# Guess what this is...



## paphioboy (Nov 21, 2007)

It isn't blooming (yet)... so i'll let you guess based on a pic of the pseudobulb...

one hint; it is not a mini... 

first persn to guess correctly wins it... hehehe... just joking..couldn't send it to the winner anyway...


----------



## goldenrose (Nov 21, 2007)

It's a cornstalk cycnodes (or in the catesetum family)!


----------



## paphioboy (Nov 22, 2007)

nope... sorry, Rose...


----------



## DukeBoxer (Nov 22, 2007)

It's a cornstalk cymbidium


----------



## Heather (Nov 22, 2007)

It's a cornstalk? :rollhappy:


----------



## Ernie (Nov 22, 2007)

My first impression was something Catasetinae too (Cycnoches, Mormodes, Catasetum...)??? 

-Ernie


----------



## Candace (Nov 22, 2007)

A grammatophyllum?
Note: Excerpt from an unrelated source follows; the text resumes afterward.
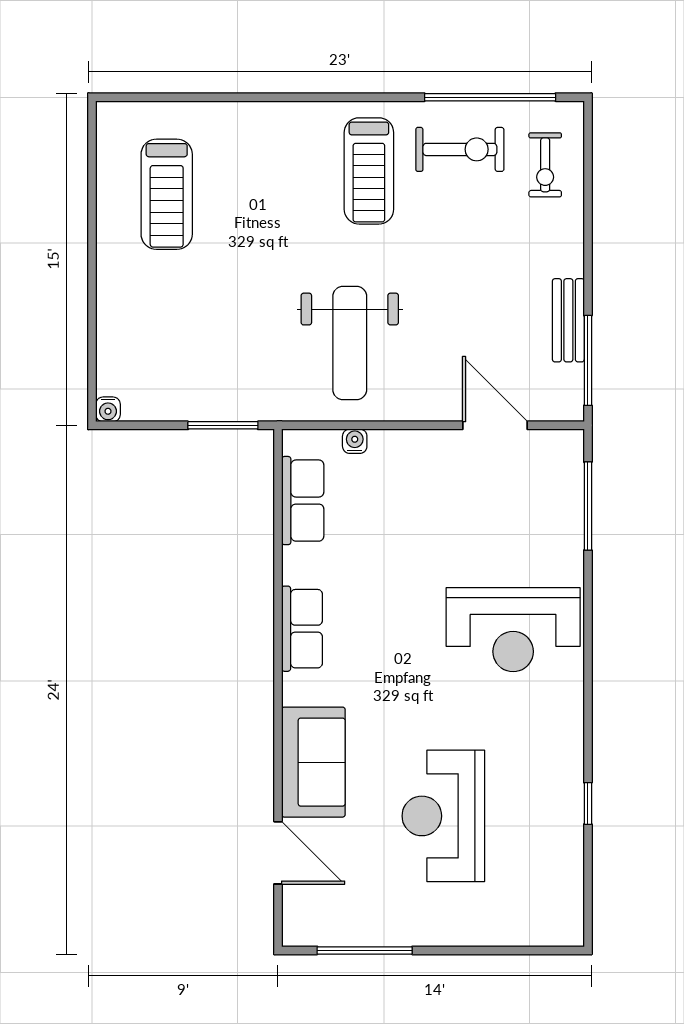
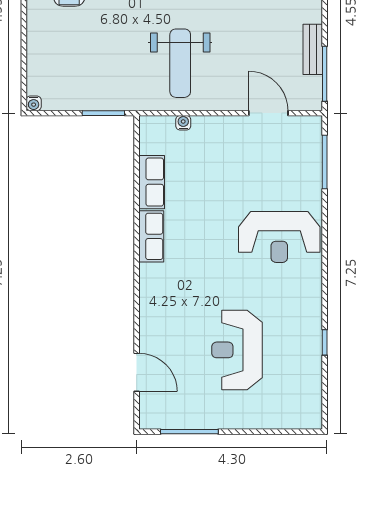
row of seats: (303, 501) -> (152, 182), moved
sofa: (313, 762) -> (158, 317), removed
Maybe speciosum?


----------



## Kyle (Nov 22, 2007)

I agree with candace.


----------



## NYEric (Nov 22, 2007)

Phrag. besseae!


----------



## paphioboy (Nov 22, 2007)

YAY!!! Candace is the winner..... Here's the pic of the whole plant (the pot is 30cms in diameter.:





This is supposed to be a form which has flowers with red base, instead of the normal olive green... I bought 4 seedlings in 2003,, each was about only 3 inches tall :crazy: goodness knows why i wanted so many... they are very fast growers, more than doubling in size every year... So far, only one plant has produced a single (mutant) flower. The rest have yet to bloom... don't know how long i have to wait...


----------



## NYEric (Nov 23, 2007)

HOLY COW! That's one big plant.


----------



## SlipperFan (Nov 23, 2007)

Very well grown!


----------